Die Amyloidbildung durch die Covid-19-Injektion ist besonders hinterlistig, wenn man diesen Begriff einmal auf einen biochemischen Vorgang anwenden darf, denn man erkennt sie nur sehr schwer, vor allem wenn sie in Gefäßen auftritt. Die Amyloide der Spikes verstopfen die Kapillaren (kleinste Blutgefäße). Es kommt zu Mikrozirkulationsstörungen, das heißt, Gewebe wird nicht mehr korrekt ver- und entsorgt (siehe hier). Daraus resultieren vielfältige, sich abwechselnde Beschwerden wie Schwindel, Sensibilitätsstörungen, Tinnitus, Schmerzen, Atemnot, Gehirnnebel oder Lähmungserscheinungen.
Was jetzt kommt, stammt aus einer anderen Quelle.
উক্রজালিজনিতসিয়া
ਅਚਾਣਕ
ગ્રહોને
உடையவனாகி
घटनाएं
Bei AstraZeneca wurde eine Sinusvenenthrombose bekannt, weshalb deren "Impfstoff" schnell aus dem Rennen war, wobei die anderen "Impfstoffe" nicht minder problematisch sind.
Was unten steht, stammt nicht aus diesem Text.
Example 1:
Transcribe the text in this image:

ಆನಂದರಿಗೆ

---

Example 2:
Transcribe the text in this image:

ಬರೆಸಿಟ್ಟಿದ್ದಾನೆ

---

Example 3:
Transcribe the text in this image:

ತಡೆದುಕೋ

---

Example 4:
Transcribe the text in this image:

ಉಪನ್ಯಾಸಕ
Normale Blutgerinnsel (Netzwerkgeflecht aus Blutplättchen, roten Blutkörperchen und Fibrin), welche der Körper bildet, um Verblutungen zu unterbinden, werden wieder abgebaut. Vitamin K stellt hierbei einen entscheidenden Faktor dar. Molekularbiologisch werden die Gerinnsel in kleine Bestandteile zerkleinert und entsorgt. Die kleinen Bestandteile kann man messen. Als sogenannte D-Dimere geben sie Aufschluss, ob ein Gerinnselabbau stattfindet oder nicht. Die von den Spikeproteinen verursachten Gerinnsel können nicht oder bestenfalls kaum abgebaut werden – sie sind abbauresistent. Es handelt sich um atypische Gerinnsel. Und: Sie können auf übliche Art und Weise nicht gemessen werden (siehe hier). Das bedeutet: Eine D-Dimer-Überprüfung beim Arzt beziehungsweise im Labor gibt vor, es wäre alles in Ordnung, dabei ist gar nichts in Ordnung!
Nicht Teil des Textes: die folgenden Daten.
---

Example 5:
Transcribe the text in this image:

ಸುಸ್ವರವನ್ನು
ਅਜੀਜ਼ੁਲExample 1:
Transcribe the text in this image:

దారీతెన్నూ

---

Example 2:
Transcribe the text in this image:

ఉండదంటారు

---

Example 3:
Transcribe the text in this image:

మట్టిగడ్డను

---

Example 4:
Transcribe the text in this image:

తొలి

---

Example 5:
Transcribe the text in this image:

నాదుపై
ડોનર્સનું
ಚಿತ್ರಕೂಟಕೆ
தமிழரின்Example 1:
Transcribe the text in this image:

Ursache für den Nichtabbau dieser Gerinnsel-Amyloide ist deren biochemischer Verklumpungskomplex, der sich von dem normalen Blutgerinnsel unterscheidet. Damit es zur Freisetzung amyloider Spikestrukturen kommt, bedarf es des Enzyms Elastase. Dieses benutzen die Neutrophilen (bestimmte weiße Blutkörperchen) des angeborenen Abwehrsystems. Normalerweise werden dadurch Krankheitserreger erfolgreich bekämpft, nicht aber bei den Spikes. Die Elastase der Neutrophilen sorgt für die Spaltung des Spikeproteins und damit zur Freisetzung der Amyloide. In diesem Zusammenhang ist es unabdingbar, nochmals zu erwähnen, dass das Coronavirus zu 99,9 Prozent ein im Labor, also von Menschenhand geschaffenes Virus ist, und die modRNA für die Spikeproduktion im Körper nochmals durch Menschenhand "perfektioniert" wurde, wodurch ihr Schadpotenzial gegenüber dem Virus eine Effektivierung erfuhr.

Was kann man dagegen tun? Darum kümmert sich eine Heerschar von Heilkundigen  ̶  bislang ohne Erfolg. Außerhalb des Körpers haben sich die eiweißspaltenden Enzyme Nattokinase und Serrapeptase bei der Spikebekämpfung als sehr effektiv erwiesen. Ob sie auch im Organismus diese Arbeit verrichten, steht aus, wird aber als hoffnungsvoller Ansatz gesehen. Wird das Spikeeiweiß zerlegt, dürfte das auch Auswirkungen auf die Verhinderung von Spike-Amyloiden haben. Das Catechin des Grünen Tees soll eine nicht atypische Amyloidbildung verhindern beziehungsweise erschweren, wurde aber in Hinsicht auf die ungewöhnlichen Spike-Amyloide noch nicht untersucht. Als natürliche Gegenmaßnahmen bei nicht atypischen Amyloiden werden Intervallfasten und ausreichend Schlaf angesehen, da gerade beim Schlaf körpereigene Reparaturmechanismen agieren. Ein Schlafen auf der rechten Seite soll zudem das Drainagesystem des Gehirns öffnen, was in der Amyloidbekämpfung als positiv beurteilt wird (siehe hier).